Extrait
####

Joe devient dès lors l’un des grands de la Pop anglaise, mais pas encore une star du rock à l'international. Cela est si vrai, que quand il posera un pied dans l'État de New York, en août 1969, il sera contraint de jouer des coudes pour se faire une place sur l'affiche du Festival de Woodstock, entre les Who, Jimi Hendrix, Janis Joplin et Carlos Santana. Cependant, c'est devant une marée humaine envoûtée, au troisième jour du festival, que Joe Cocker, entouré de son groupe et gorge déployée, interprète un « With a little help from my friends » qui entrera dans l'histoire de la Pop Music. Le film fleuve Woodstock, qui retrace les moments intenses du festival, montrera un Joe Cocker en chemise hippie, au souffle coupé, certes, mais qui marquera à tout jamais l’inconscient collectif par son passage sur scène.

© Red Romero Ramos (flickr.com).

Ainsi débute à peine l'écriture de son histoire. Grâce à « Little Help », Cocker émerge en Amérique. Durant l'été 1970, il parcourt avec les "Mad Dogs and Englishmen", un super-groupe formé par le chef d'orchestre-pianiste et chanteur Leon Russell, le vaste pays. Cette tournée, restée comme l’une des plus mémorables de la Pop, a fait l'objet d’un double album et d’un film, Mad Dogs and E, dans lequel l’on peut voir un Joe Cocker interprétant ses grands succès : Cry me a river, She came in through the bathroom window ou Honky tonk women.

Épuisé par ce gigantesque circuit au pays de l'oncle Sam, Joe Cocker ne reparaîtra pas sur scène avant avril 1972, date à laquelle il entreprendra une nouvelle tournée américaine en compagnie du "Chris Sainton Band". Les participations se multiplient également, comme celle du 25 mai 1972 au "Great Western Festival" de Lincoln en compagnie des Faces et des Beach Boys. Un mois plus tard, c'est sur le sol français qu'il se produit pour la première fois (il reviendra dans notre pays quatre ans plus tard pour l'unique festival "Riviera 76" organisé par Michael Lang, à qui l'on doit le mythique "Festival de Woodstock").

J. Robert Cocker fait un retour discographique remarqué en 1973 et 1975, mais une nouvelle absence prolongée renforce l'idée généralement répandue d'un Cocker fini. Durant cette période, on aura tout entendu et tout imaginé sur le personnage, en particulier le timbre de sa voix qui était dû à son addiction à l'alcool et à la cigarette, une "fake news" avant date, mais qui lui coûtera néanmoins un cancer du poumon et la vie, et ce, malgré un sevrage entamé dès 2001.

####

Entrées fournies

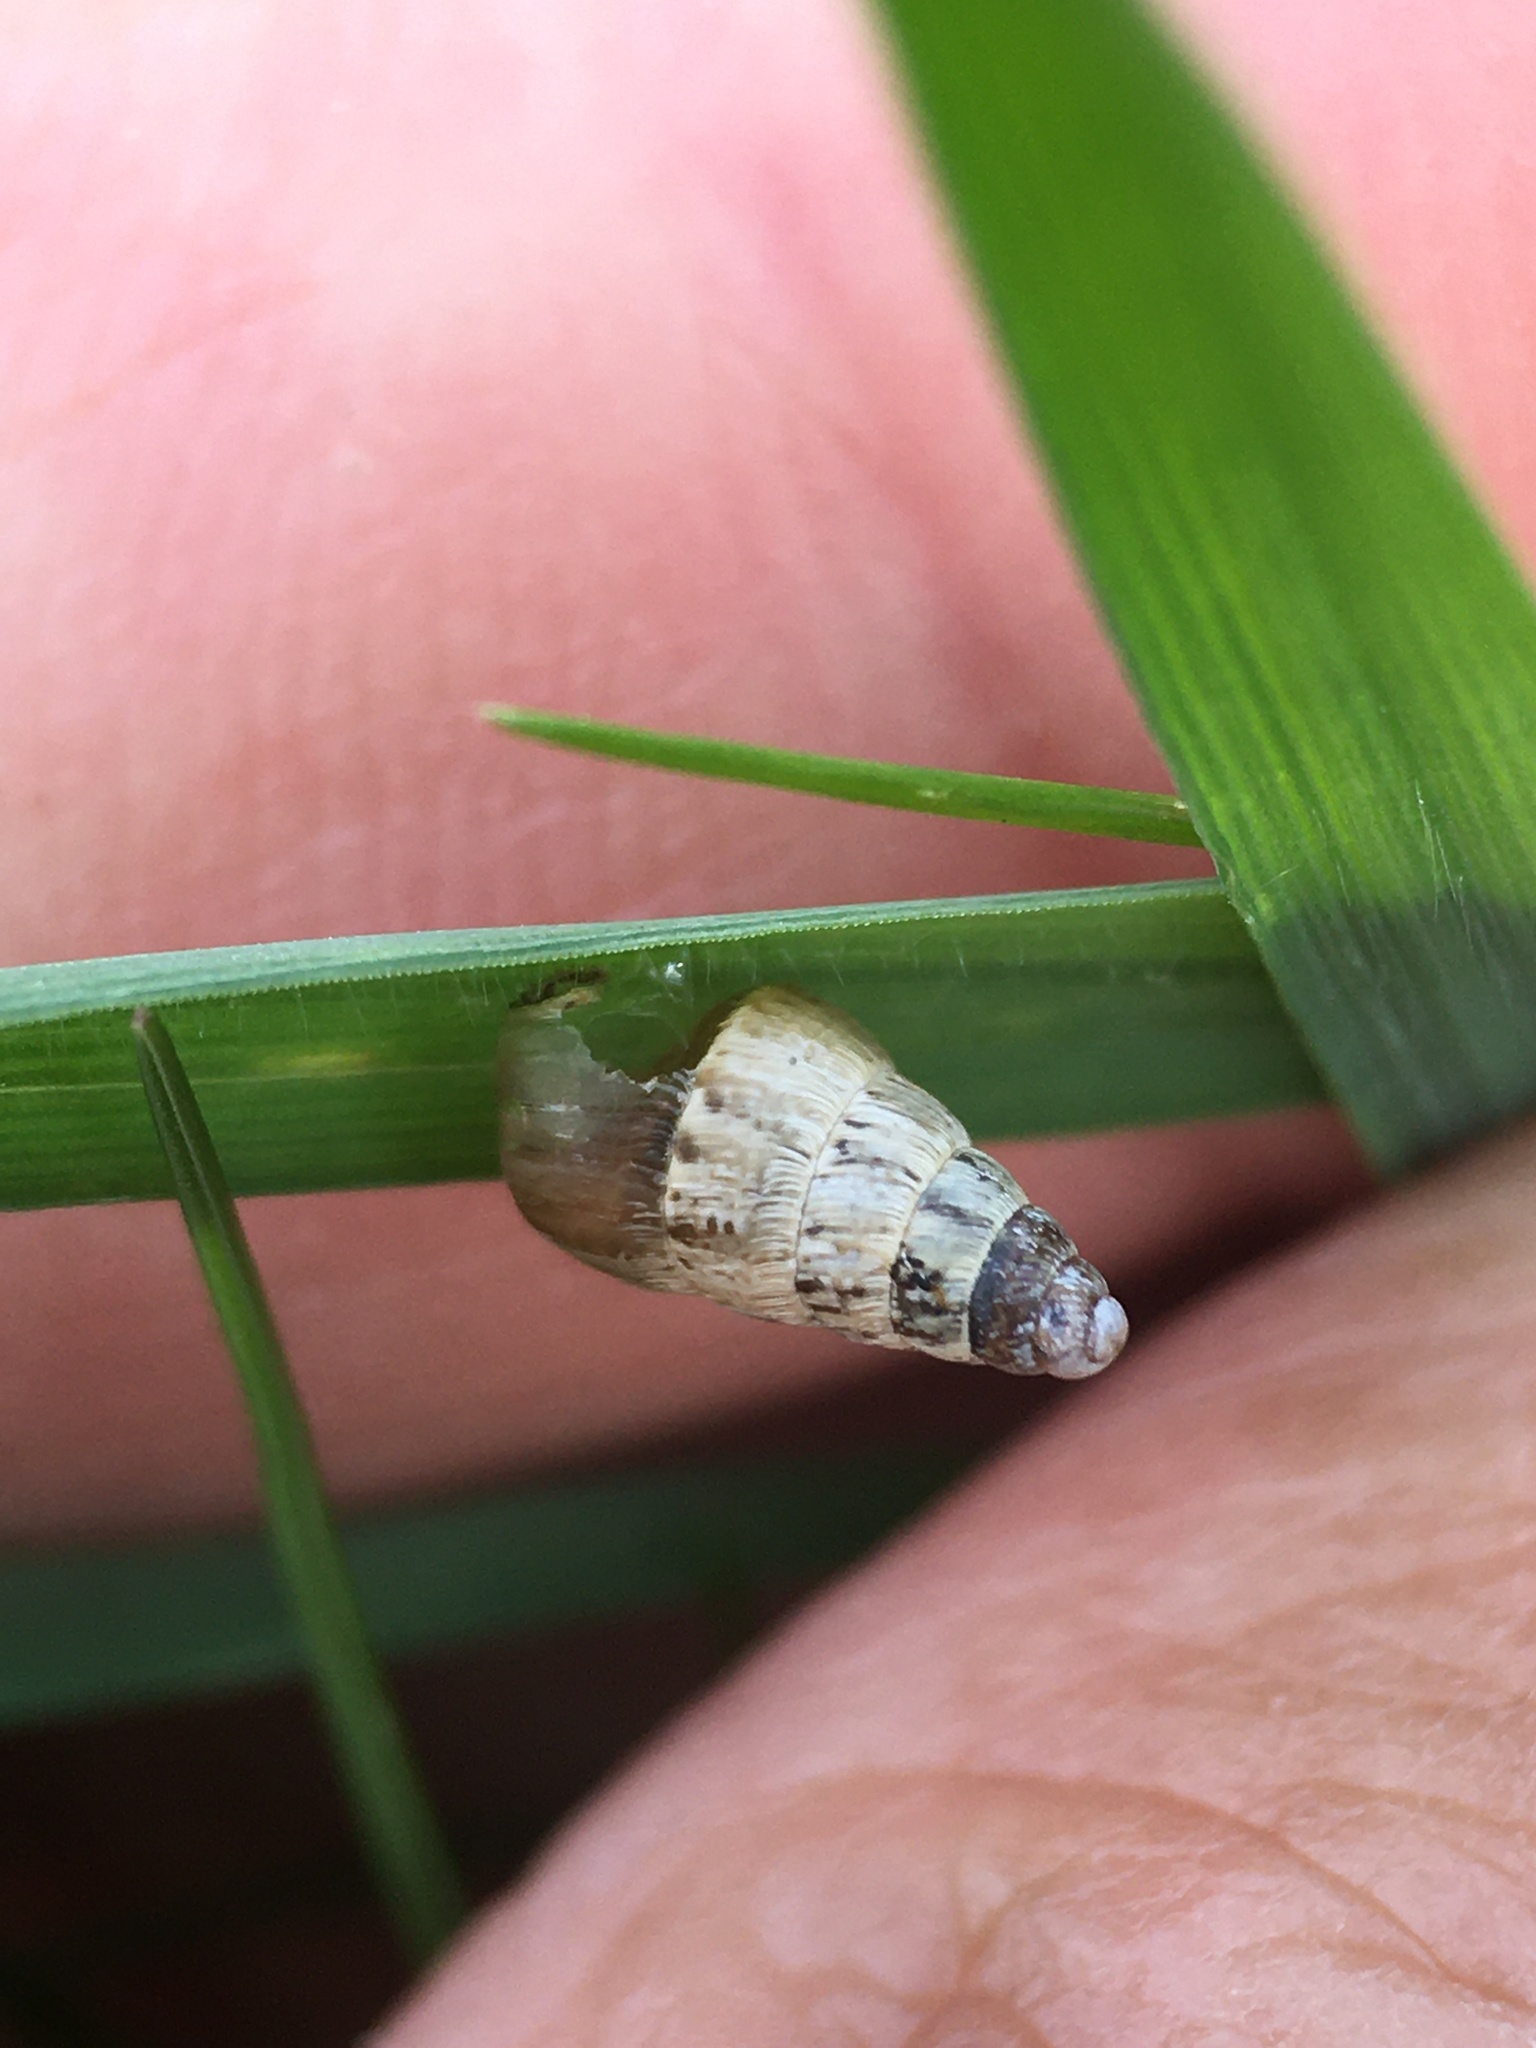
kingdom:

####

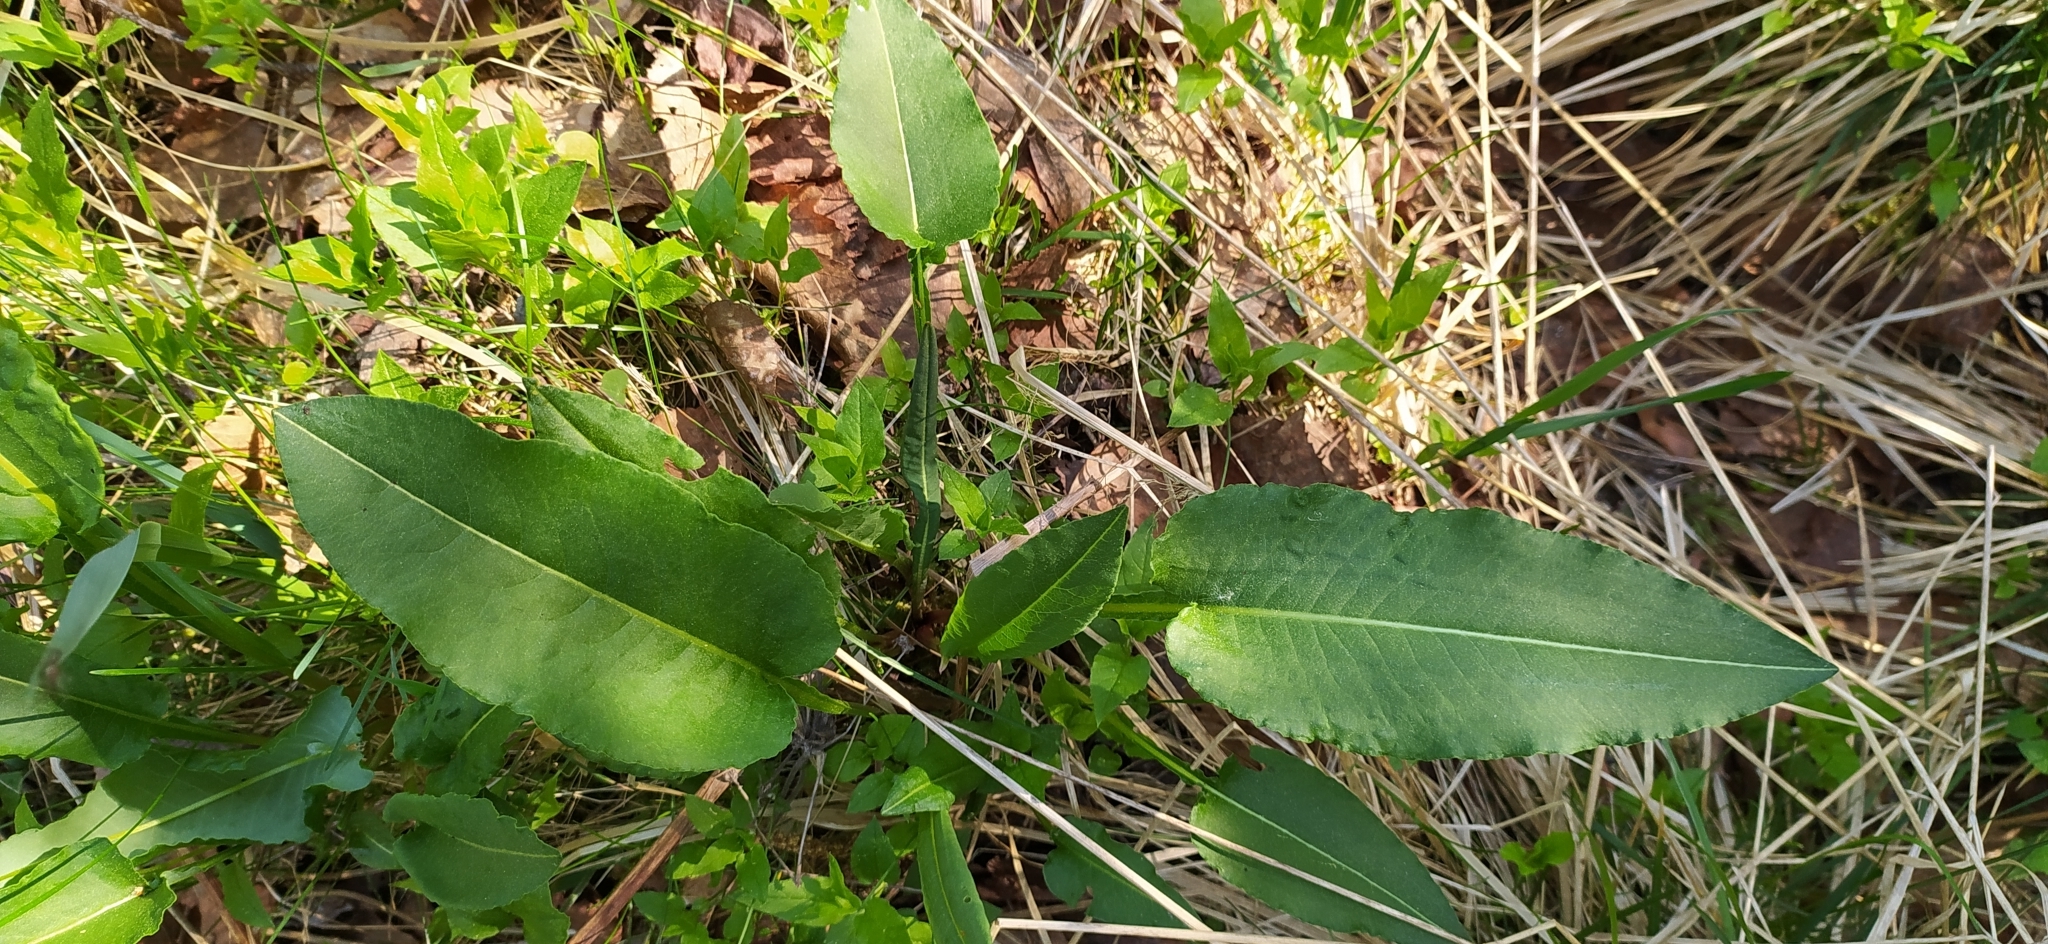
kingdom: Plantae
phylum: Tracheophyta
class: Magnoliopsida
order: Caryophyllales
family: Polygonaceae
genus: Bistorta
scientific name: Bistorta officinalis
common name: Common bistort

####

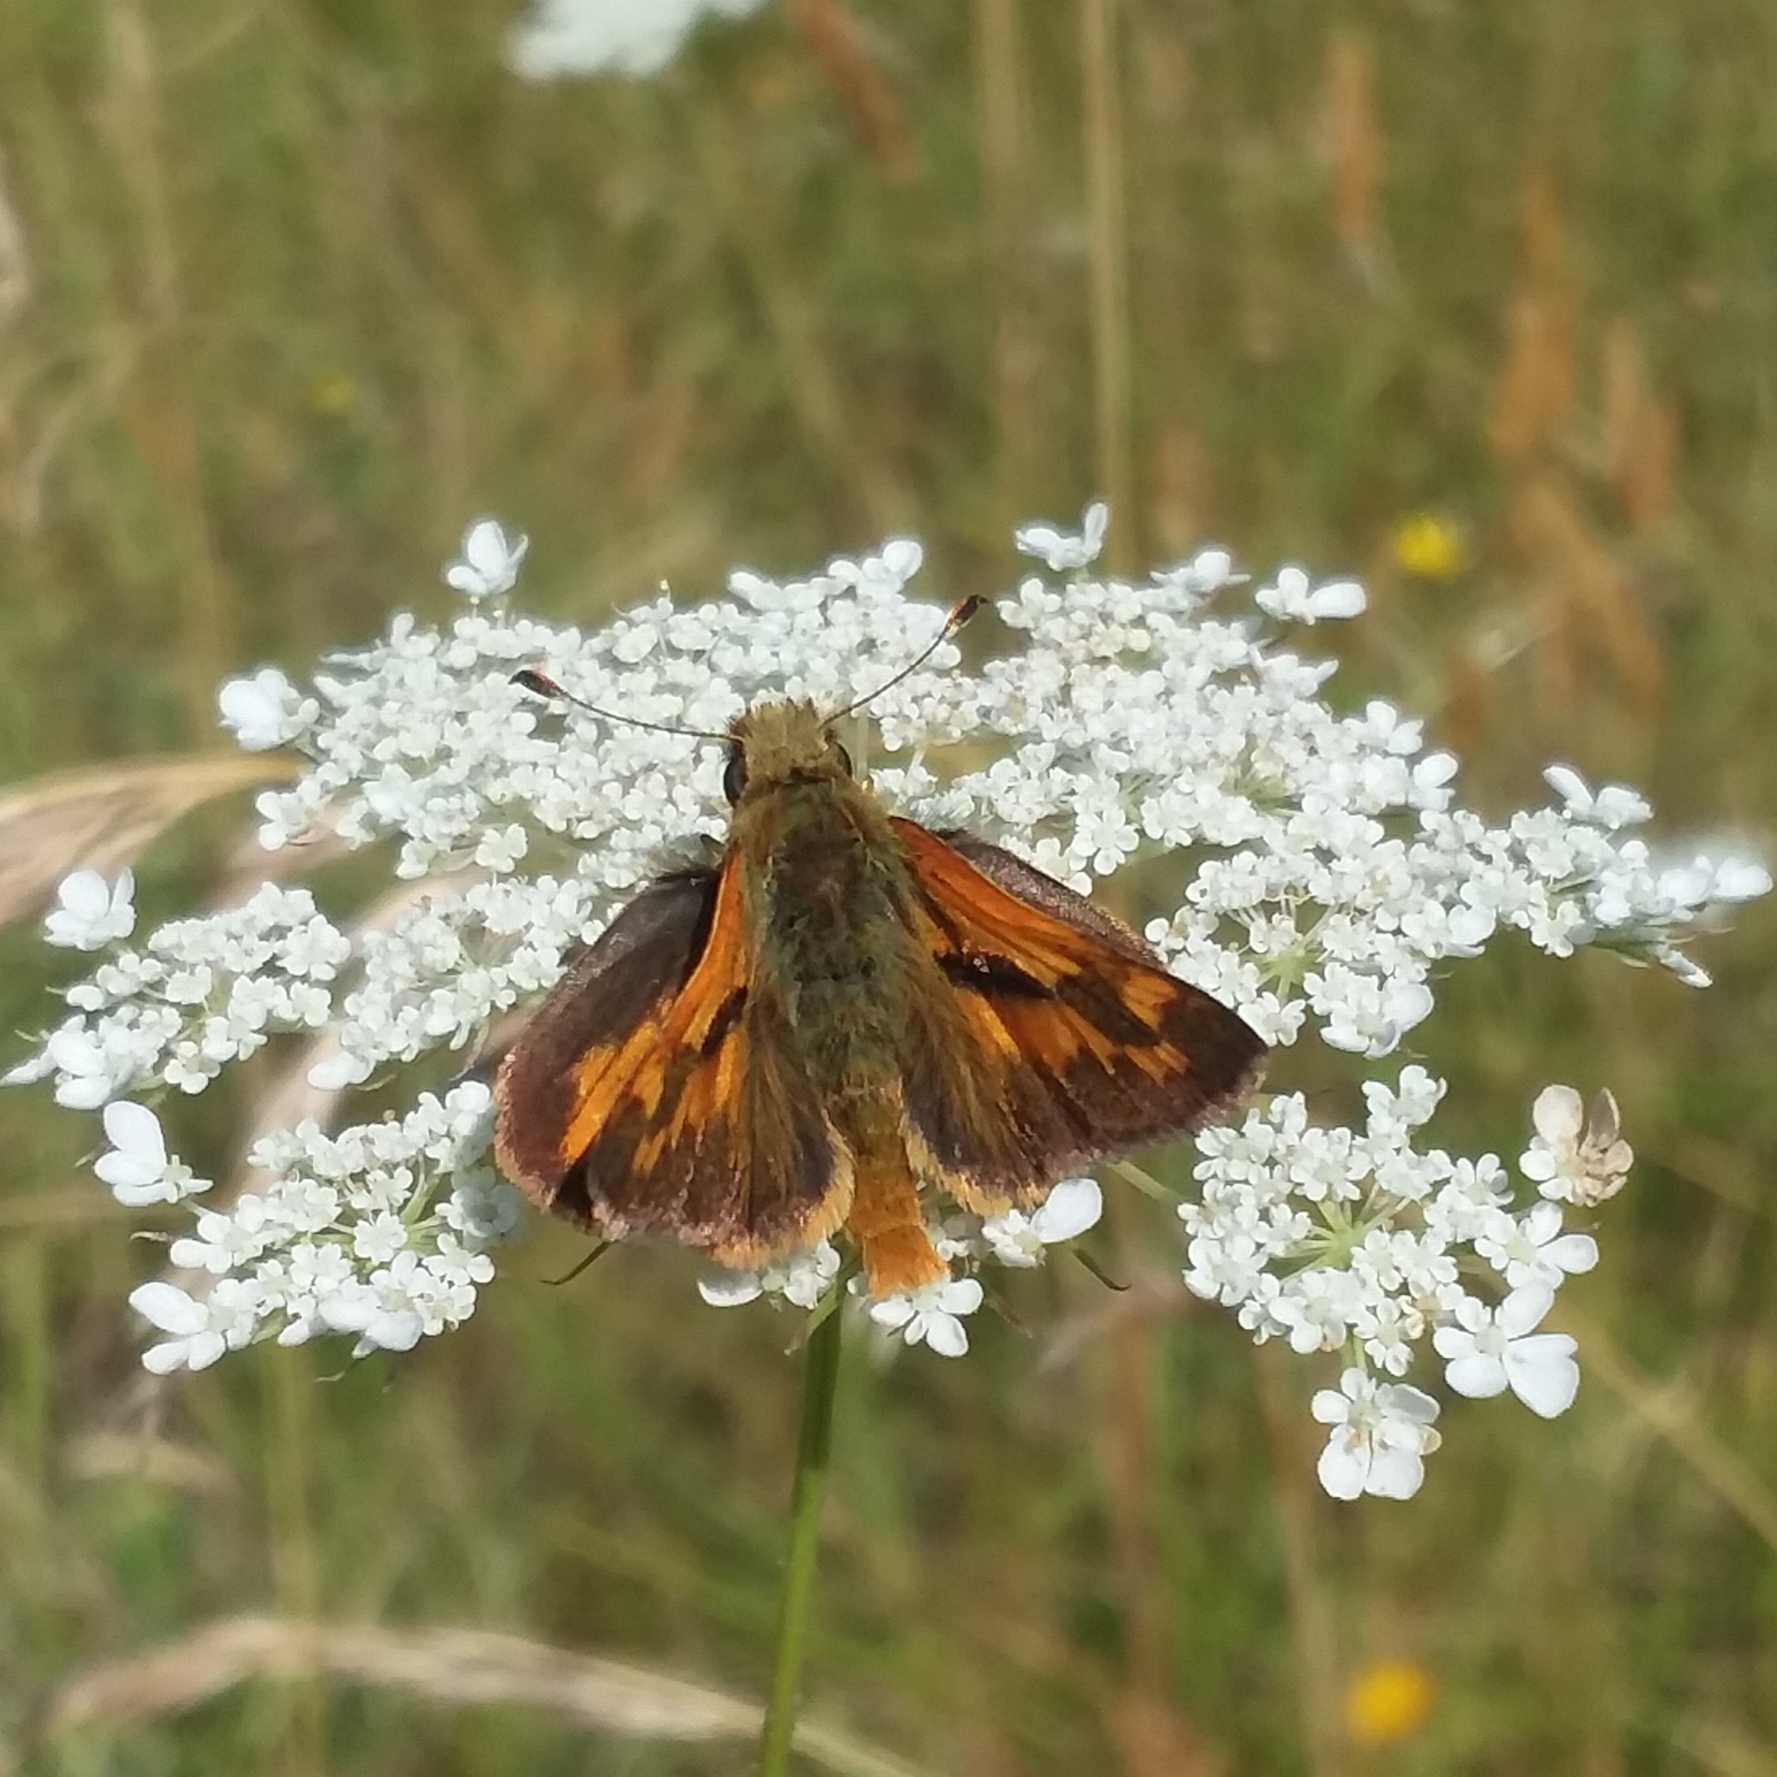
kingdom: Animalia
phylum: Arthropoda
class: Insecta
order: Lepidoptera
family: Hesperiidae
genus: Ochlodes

####

But de l'exercice
Prolongez l'extrait sur la carrière de Joe Cocker en reprenant juste après sa dernière phrase.

Résultat obtenu
JOE COCKER : "UNCHAIN MY HEART" (1987)

LA FIN DE L'HISTOIRE

© LyonnenFrance.com (flickr.com).

Durant les années 1980 et 1990, Joe Cocker continue de faire des tournées dans le monde entier, chantant devant un public toujours nombreux, que ce soit en Europe, en Australie et aux États-Unis, enregistrant à l'occasion des albums remarquables tels qu'Unchain my heart, en 1987 et One night of sin, en 1989.

À partir des années 2000, ses apparitions se font plus rares et l'enregistrement d'albums studios s'espace dans le temps. L'artiste a cependant droit à de la reconnaissance de la part des médias et de la presse, jusqu'à devenir membre de l'Ordre de l'Empire britannique en 2012.

La star « Joe Cocker » est désormais solidement installée dans le paysage de la musique rock pour l'éternité, surtout au Royaume-Uni, où l'artiste aura inscrit son nom sur les affiches durant cinq décennies ponctuées par plus de 20 albums studios. Fréquemment comparé à Ray Charles, Cocker est probablement le seul chanteur blanc anglais d'importance qui se soit révélé avec un répertoire "soul-blues".

Dans les dernières années de son existence, sa figure, arrondie par les excès et une vie tourmentée, avait fini par faire oublier le jeune loup de Woodstock. Joe Cocker nous a quittés le 22 décembre 2014. Une nouvelle biographie, fort bien documentée, mais en anglais, a été publiée en novembre 2023 sous le titre : « Joe Cocker : With a Lot of Help from His Friends ». Écrit par Mark Bego, l'ouvrage sera prochainement adapté pour le cinéma sous la forme d'un biopic (actuellement en préparation).